Her dark eyes assessed me, from my tense posture to my pleading eyes, lingering on the single curl that had fallen over my shoulder. Shaking her head, she sat back in her seat. “You’re not going to screw it up.” There was a confidence in her tone that I did not feel within myself. “I saw you two talking. She’s into you. You got this.”
Then why did I feel like I was going to throw up every time I thought about meeting Halle at Casa de Queso tomorrow night? Why did the thought of sitting across from her, sharing anecdotes and tacos with her, fill me with anxiety?
Why did thinking about whatever would happen next send panic sling-shotting through my veins?
I wrung my hands together and willed my pulse to slow. Gigi reclaimed her menu, studying it so casually, as if my entire romantic future wasn’t hanging in the balance. As if I didn’t stand on the precipice of complete and total humiliation. As if…as if she didn’t care.
That last thought was an iron fist to the stomach. Sinking back, I nodded, resignation dropping my shoulders. “Okay.”
Gigi looked up from her menu and stared at me for a long, long moment. Her dark eyes were unreadable, her face impassive. The diner’s fluorescent light caught the glimmers of orange in her hair, the specks of gold in her eyes.
Why are you doing this? a voice in the back of my mind asked. Why do you keep coming back to her?
The answer was a whisper in my bones, a skittering of my pulse. The answer was something I couldn’t yet define and wasn’t sure I wanted to.
Even still, it kept me seeking her out, even as everything I’d wanted for the last few months was right at my fingertips.
“What can I get for you two tonight?”
I started with a gasp, straightening in my seat.

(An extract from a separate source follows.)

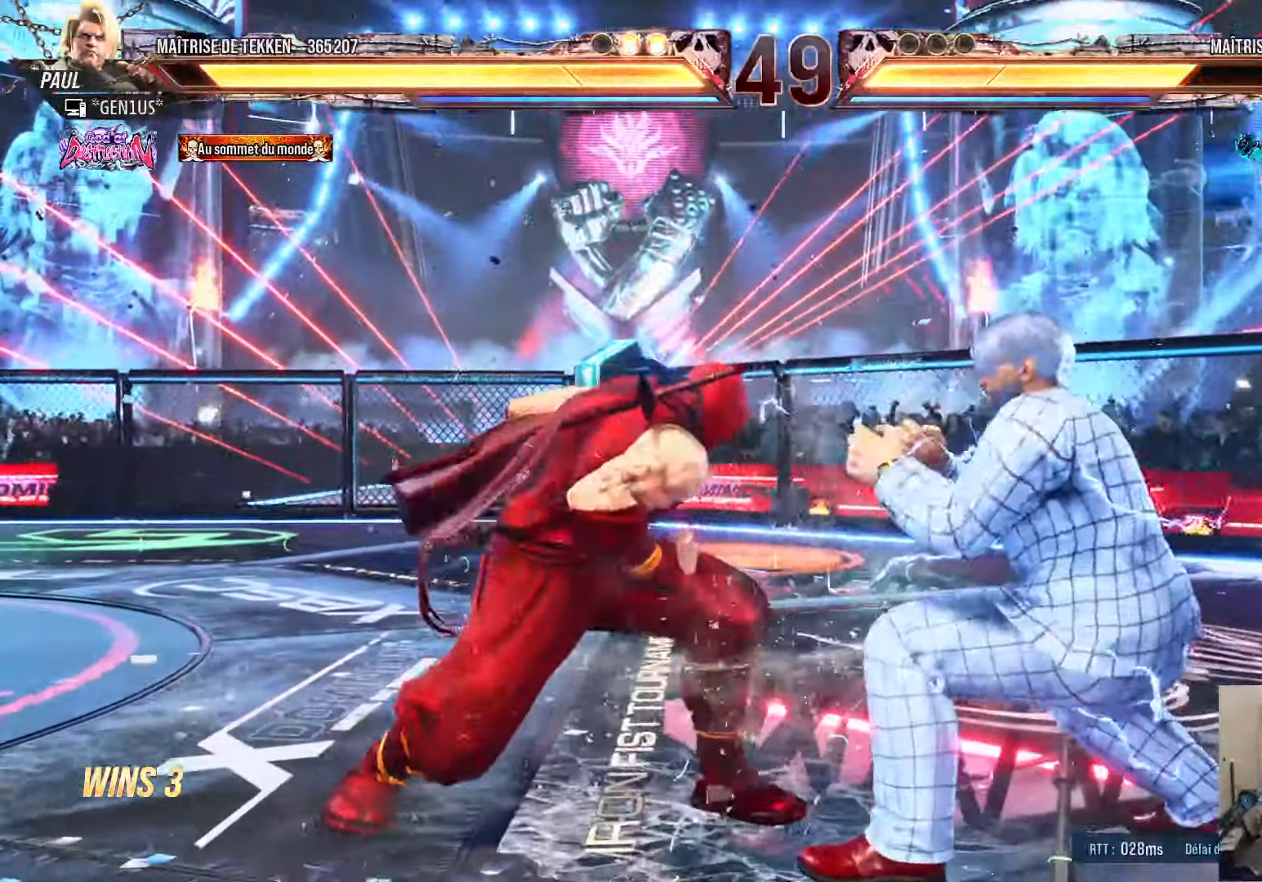
{"buttons": ["DPAD_LEFT"], "left_stick": "center", "right_stick": "center", "events": [[117, "DPAD_RIGHT", "down"], [150, "DPAD_RIGHT", "up"], [184, "DPAD_LEFT", "down"], [284, "DPAD_LEFT", "up"], [334, "DPAD_LEFT", "down"]]}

“Sorry,” our waiter said, a kind smile crinkling his eyes. “Didn’t mean to startle you.”
From the corner of my eye, I saw Gigi cover her smirk with the menu. “No, no. It’s okay. I just…scare easy.” Grabbing for my menu, I thrust it in front of my face, cheeks burning.

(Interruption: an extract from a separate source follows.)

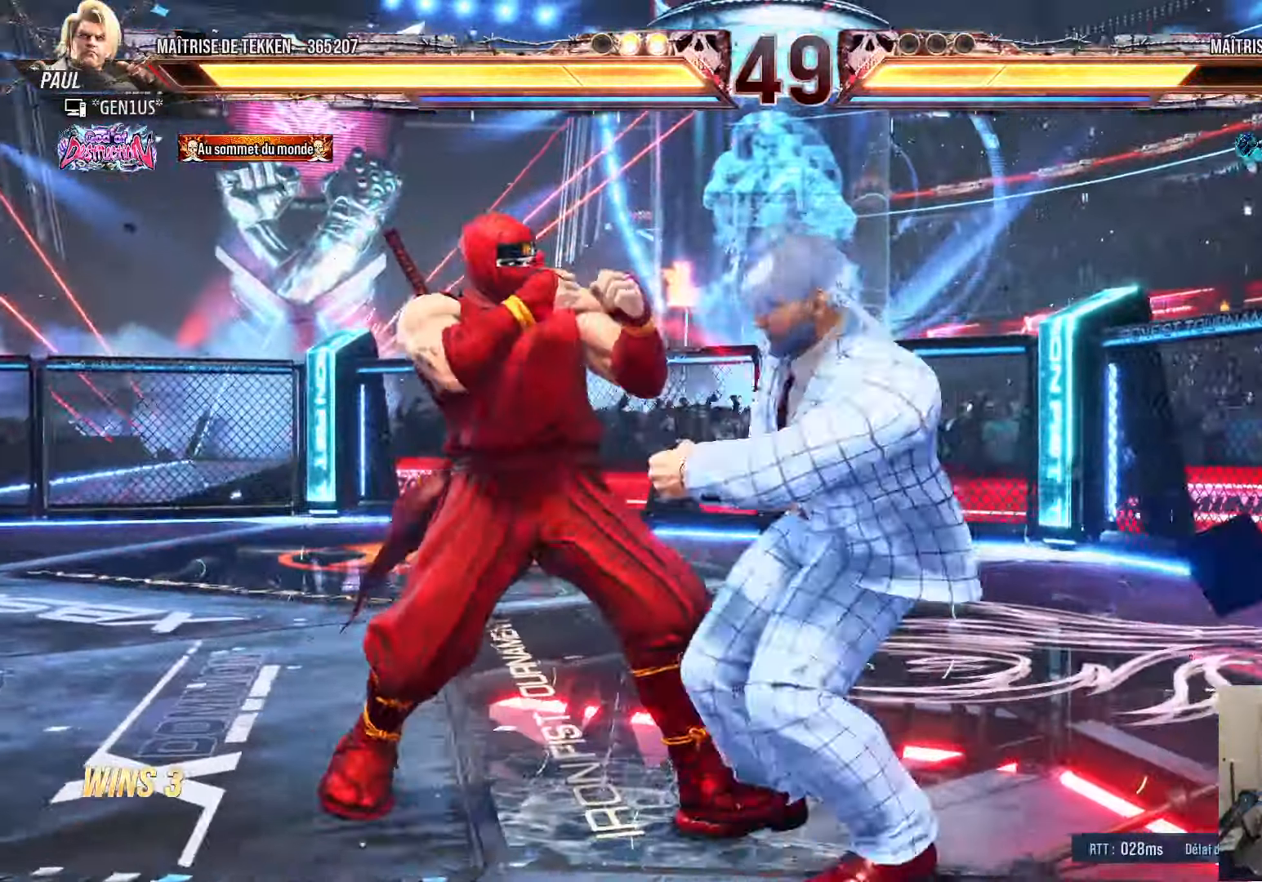
{"buttons": [], "left_stick": "center", "right_stick": "center", "events": [[367, "DPAD_LEFT", "up"]]}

“I think we need a minute,” Gigi said to the waiter as I tried to make sense of the dancing letters before me. “Thank you.”
As soon as the waiter was gone, three gleaming black fingernails curved over the top of my menu, yanking it from my hands to reveal an unsmiling Gigi.
“All right,” she said in an all-business tone I’d never heard before. “You win.” She put both our menus on the table between us in a neat stack. “One practice date.”
My heart leapt, wringing a gasp from me. “Oh, thank you! I—”
She held up a finger. I pressed my lips together and waited for her to continue. “But,” she said, “this is it. No more lessons after this. Not even a sliver of romantic advice. After tonight, you’re on your own, kid.”
There was probably a logical reason for my reaction. Probably, I could explain away the hot disappointment that clashed with the bright excitement to create a cyclone of contradiction inside me. But instead of spending these precious seconds self-analyzing, I tucked it all away for later and nodded. “Okay.”
“Okay?”
I nodded again, throat tight. My eyes met hers, and something flashed in the warm brown depths that seemed to echo my own unrecognizable feelings. She looked me over slowly, as if cataloging my every feature, and suddenly I was back there. In my kitchen last week. I could feel it—her nose brushing mine, her lips so close her breath kissed my skin.
My breath faltered. My pulse pounded. My—
“You two about ready to order?”
“Shoot,” I hissed, jumping so hard my teeth clattered.
Across from me, Gigi snorted. I couldn’t even muster a glare.
“We’ll both have the pancake breakfast,” she told the waiter, handing the menus to him. “And can I get an apple juice, please?”
“You got it.” He smiled an apology before walking away.
“Why are you so jumpy tonight?” Gigi asked once he was out of earshot. She spun to rest her back against the wall, legs stretched out before her. Leaning her head back, she closed her eyes and sighed. “This is a diner, not a haunted house.”